Patrick had been feeling sad, but the sight of the children playing in the garden cheered him.

 

Words often used with cheer
 
good cheer: a positive or optimistic outlook, especially in the phrase be of good cheer. Example: "Be of good cheer; we've nearly finished!" Nowadays this is considered a more archaic way to talk, but you might see it in old novels.
 
Multi-word forms
 
cheer on: encourage with cheers. Example: "Beth was running her first marathon and her friends were waiting near the finish line to cheer her on."
 
cheer up: to feel or make someone feel more cheerful. Example: "Whenever I have a bad day, I call my best friend and she always cheers me up." "Cheer up!
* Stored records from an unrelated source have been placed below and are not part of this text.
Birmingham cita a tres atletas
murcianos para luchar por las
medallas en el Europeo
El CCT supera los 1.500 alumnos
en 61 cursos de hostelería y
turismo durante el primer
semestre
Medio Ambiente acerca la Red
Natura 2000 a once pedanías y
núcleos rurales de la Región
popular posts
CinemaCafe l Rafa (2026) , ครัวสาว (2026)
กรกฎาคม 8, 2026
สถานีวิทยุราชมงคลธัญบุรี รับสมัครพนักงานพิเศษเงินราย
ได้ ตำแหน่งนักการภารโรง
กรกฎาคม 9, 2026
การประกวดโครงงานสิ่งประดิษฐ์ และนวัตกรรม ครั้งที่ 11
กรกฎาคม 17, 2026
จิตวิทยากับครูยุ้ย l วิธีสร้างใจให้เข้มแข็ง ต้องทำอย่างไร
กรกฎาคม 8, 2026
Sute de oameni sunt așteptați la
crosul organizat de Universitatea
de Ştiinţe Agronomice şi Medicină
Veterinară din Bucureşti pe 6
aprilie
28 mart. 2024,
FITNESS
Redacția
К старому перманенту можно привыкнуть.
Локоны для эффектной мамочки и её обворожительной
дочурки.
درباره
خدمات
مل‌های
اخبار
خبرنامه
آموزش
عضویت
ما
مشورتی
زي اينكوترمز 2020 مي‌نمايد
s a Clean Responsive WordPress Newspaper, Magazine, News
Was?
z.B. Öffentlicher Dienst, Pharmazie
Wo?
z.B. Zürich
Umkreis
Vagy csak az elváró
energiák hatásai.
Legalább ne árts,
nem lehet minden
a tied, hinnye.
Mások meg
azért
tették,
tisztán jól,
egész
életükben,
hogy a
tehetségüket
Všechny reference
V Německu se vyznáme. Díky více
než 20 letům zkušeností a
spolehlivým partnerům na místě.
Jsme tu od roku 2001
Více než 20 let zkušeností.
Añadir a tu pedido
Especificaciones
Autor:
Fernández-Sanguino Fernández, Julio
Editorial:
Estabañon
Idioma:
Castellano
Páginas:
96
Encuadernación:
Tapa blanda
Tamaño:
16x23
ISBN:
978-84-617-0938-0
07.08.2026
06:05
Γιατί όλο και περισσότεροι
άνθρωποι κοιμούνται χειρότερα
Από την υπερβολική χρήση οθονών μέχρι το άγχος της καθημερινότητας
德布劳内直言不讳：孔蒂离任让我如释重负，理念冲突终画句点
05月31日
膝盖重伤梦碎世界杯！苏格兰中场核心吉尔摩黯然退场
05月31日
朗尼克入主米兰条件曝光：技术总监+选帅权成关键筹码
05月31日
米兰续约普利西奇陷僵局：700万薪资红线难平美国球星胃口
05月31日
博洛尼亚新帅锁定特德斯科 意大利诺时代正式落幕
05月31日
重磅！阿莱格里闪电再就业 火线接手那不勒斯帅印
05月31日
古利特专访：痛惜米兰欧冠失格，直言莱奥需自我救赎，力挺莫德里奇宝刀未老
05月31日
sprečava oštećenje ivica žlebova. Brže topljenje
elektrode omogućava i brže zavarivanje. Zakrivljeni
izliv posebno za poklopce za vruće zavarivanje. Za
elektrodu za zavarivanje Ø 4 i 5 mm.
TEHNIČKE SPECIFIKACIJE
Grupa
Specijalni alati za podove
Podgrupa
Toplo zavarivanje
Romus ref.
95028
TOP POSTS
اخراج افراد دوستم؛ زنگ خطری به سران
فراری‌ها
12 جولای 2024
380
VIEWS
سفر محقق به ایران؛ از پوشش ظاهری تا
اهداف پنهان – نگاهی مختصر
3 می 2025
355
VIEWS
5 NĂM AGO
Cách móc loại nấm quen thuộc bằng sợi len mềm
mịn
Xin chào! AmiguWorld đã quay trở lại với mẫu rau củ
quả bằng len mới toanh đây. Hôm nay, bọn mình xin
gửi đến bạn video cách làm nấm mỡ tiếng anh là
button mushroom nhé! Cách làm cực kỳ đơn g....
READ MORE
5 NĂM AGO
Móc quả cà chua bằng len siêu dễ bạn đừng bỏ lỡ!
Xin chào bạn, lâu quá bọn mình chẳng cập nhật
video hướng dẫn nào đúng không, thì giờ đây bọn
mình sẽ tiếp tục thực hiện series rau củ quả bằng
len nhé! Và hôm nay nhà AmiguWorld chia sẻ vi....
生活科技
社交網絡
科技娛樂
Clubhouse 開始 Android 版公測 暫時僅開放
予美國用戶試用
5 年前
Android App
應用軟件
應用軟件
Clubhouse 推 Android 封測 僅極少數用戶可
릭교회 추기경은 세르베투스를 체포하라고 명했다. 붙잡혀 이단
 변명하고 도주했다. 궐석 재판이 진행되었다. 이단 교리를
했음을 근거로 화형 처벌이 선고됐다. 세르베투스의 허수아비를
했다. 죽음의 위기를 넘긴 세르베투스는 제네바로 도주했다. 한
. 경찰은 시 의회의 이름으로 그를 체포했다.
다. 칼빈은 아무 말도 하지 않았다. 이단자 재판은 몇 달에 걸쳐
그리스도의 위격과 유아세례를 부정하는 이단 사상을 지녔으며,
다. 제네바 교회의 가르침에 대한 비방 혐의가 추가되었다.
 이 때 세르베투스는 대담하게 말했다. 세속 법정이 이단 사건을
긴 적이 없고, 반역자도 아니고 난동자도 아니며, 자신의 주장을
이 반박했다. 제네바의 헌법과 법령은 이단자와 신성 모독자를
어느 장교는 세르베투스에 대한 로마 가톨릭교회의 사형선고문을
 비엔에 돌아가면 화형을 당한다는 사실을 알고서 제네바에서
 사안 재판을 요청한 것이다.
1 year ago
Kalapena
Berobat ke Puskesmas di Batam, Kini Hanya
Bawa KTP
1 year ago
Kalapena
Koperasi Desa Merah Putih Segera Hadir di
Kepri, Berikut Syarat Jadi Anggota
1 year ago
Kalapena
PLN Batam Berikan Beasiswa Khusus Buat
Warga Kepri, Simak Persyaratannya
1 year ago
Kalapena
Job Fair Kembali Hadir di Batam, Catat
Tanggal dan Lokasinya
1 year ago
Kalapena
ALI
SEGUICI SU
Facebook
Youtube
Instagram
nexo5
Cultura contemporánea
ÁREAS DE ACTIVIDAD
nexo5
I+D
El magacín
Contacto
I know everything will get better soon!"
 
Did you know?
 
Cheers, always in the plural, is used as a toast when drinking alcohol. Normally those drinking clink, or hit, their glasses together and say "Cheers!" In the UK, cheers is also used colloquially to mean 'thank you,' so if someone gives you something, you might say "Cheers." Also in the UK, and still colloquially, it is sometimes used to mean goodbye, so when you leave somewhere you can say "Cheers! See you later!"
 
Other forms
 
cheerer (noun), cheeringly (adverb), cheerleader (noun)
 
Origin
 
Cheer can be traced back all the way to the Ancient Greek word kárā (head), through the Late Latin cara, also meaning 'face or head.' It reached the British Isles through the Anglo-French chere (also 'face') around the year 1200. By the mid-13th century, it had taken on the meaning of 'spirit, mood, humor' (in a good or bad sense). Since the early 15th century, only the positive sense has prevailed. The meaning of 'shout of encouragement' appeared in the early 18th century. As a verb, it has been in use since the late 14th century, with the meaning 'to entertain with food or drink' appearing around the year 1400. Its use as a greeting is very old: it is a shortened form of what cheer, which was first recorded in the 14th century.